China’s Green Power Push for AI Data Centers Hits Walls

Beijing wants renewables to supply 80% of AI data centers power by 2030, up from just 11% in 2023, but demand unpredictability and grid operator resistance are slowing progress

China’s effort to run its rapidly expanding AI data centers industry on renewable energy is running into a series of practical obstacles, with industry experts warning that the sector’s power needs are too unpredictable to mesh well with green energy suppliers, while grid operators are pushing back against arrangements that could cut into their revenues.

Reliable electricity supply for AI-focused data centers has been elevated to a strategic national priority. China’s 2026 government work report, released earlier this year, committed to deeper integration between the country’s computing infrastructure and its power supply networks. Central to that goal is an ambitious target requiring renewables to cover 80% of the data center sector’s total electricity consumption by 2030, a dramatic jump from the 11% share recorded in 2023.

The scale of the challenge is considerable. Power demand from Chinese data centers is projected to grow by between 300 billion and 500 billion kilowatt-hours from 2026 to 2030, a figure that would represent 18% of all electricity demand growth in China over that period, according to Pei Shanpeng, a director at State Power Investment Corp, one of China’s largest state-owned energy companies. To put the lower end of that range in perspective, it is roughly equivalent to the United Kingdom’s total annual power consumption.
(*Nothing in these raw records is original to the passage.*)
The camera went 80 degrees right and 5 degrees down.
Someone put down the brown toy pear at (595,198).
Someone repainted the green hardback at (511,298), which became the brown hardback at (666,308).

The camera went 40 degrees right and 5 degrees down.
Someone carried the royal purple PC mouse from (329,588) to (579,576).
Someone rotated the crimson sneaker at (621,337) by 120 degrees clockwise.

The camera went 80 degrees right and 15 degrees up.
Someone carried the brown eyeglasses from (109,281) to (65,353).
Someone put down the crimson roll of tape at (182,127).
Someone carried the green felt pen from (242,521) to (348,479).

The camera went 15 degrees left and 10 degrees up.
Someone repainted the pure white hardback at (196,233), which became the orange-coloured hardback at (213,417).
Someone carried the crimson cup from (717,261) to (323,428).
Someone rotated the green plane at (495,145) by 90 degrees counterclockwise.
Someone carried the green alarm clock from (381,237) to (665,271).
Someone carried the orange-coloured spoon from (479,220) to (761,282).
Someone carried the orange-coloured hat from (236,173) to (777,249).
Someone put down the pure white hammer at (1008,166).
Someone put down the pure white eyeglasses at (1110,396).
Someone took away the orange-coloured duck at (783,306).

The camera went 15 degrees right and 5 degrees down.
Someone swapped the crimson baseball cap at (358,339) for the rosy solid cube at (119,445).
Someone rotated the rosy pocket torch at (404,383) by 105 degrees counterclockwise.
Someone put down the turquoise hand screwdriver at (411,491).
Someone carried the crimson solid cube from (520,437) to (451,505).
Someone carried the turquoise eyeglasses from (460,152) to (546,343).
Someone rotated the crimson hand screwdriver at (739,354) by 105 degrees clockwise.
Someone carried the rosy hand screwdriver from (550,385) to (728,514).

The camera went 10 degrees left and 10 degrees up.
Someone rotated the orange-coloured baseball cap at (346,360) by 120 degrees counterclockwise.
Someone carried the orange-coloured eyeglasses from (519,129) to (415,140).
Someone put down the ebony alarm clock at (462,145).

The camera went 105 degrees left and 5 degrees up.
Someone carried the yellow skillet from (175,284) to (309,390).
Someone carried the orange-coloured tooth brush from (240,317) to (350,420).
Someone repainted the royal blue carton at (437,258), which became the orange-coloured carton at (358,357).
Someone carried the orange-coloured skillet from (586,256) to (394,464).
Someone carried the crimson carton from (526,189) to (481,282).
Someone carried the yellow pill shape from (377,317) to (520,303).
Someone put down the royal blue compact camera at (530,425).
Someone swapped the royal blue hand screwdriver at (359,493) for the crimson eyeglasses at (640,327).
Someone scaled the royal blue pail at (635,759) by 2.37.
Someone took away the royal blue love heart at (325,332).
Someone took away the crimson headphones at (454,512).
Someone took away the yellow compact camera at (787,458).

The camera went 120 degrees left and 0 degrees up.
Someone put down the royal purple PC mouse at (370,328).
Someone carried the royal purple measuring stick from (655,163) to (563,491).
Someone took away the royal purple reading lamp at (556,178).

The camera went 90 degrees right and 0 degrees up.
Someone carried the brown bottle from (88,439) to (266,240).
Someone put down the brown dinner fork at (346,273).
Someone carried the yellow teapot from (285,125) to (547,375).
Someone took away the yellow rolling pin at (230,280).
Despite this enormous and growing appetite for electricity, experts say AI data centers are a poor match for renewable energy providers compared with other heavy industrial users like aluminum smelters. The core problem is unpredictability. Unlike smelters, which draw power at relatively steady and foreseeable rates, data centers are difficult to schedule around because their peak loads can shift sharply depending on computational workloads.

“At least for now, they do not appear to be very flexible in managing power demand,” Pei said at an industry conference in Beijing last week. “From what we understand, they cannot really adjust power consumption load much. GPUs are very expensive, so once they are purchased, operators want to use them as quickly and as intensively as possible.”

He added that the drive to connect data centers to green power sources is motivated primarily by the goal of reducing emissions rather than cutting electricity costs for operators.

A second set of obstacles involves the grid operators themselves. Experts say that broader adoption of direct green-power supply arrangements, which would link renewable generators straight to data centers and bypass parts of the traditional transmission network, is meeting resistance from grid companies. Those operators worry that such setups would reduce electricity sales flowing through their networks, making it harder for them to recoup the substantial investments they have made in transmission and distribution infrastructure. If demand through conventional grid channels slows or declines, recovery of those costs becomes harder to guarantee.

China’s push to build dedicated grid connections for AI workloads is also coming at a moment when its rapid data center construction has already started straining the broader power system in certain regions. The surge in facilities is raising both average and peak grid loads, forcing operators to find ways to balance rising demand with the need to maintain reliability.

Wang Zelin, deputy director at State Grid Jibei Electric Power Research Institute, framed the scale of the reliability challenge. “If 15% of the power consumption loads can be adjusted, it will significantly reduce capacity expansion pressure on the grid over the next three to five years,” he said, underscoring how much room there is for improvement in demand flexibility.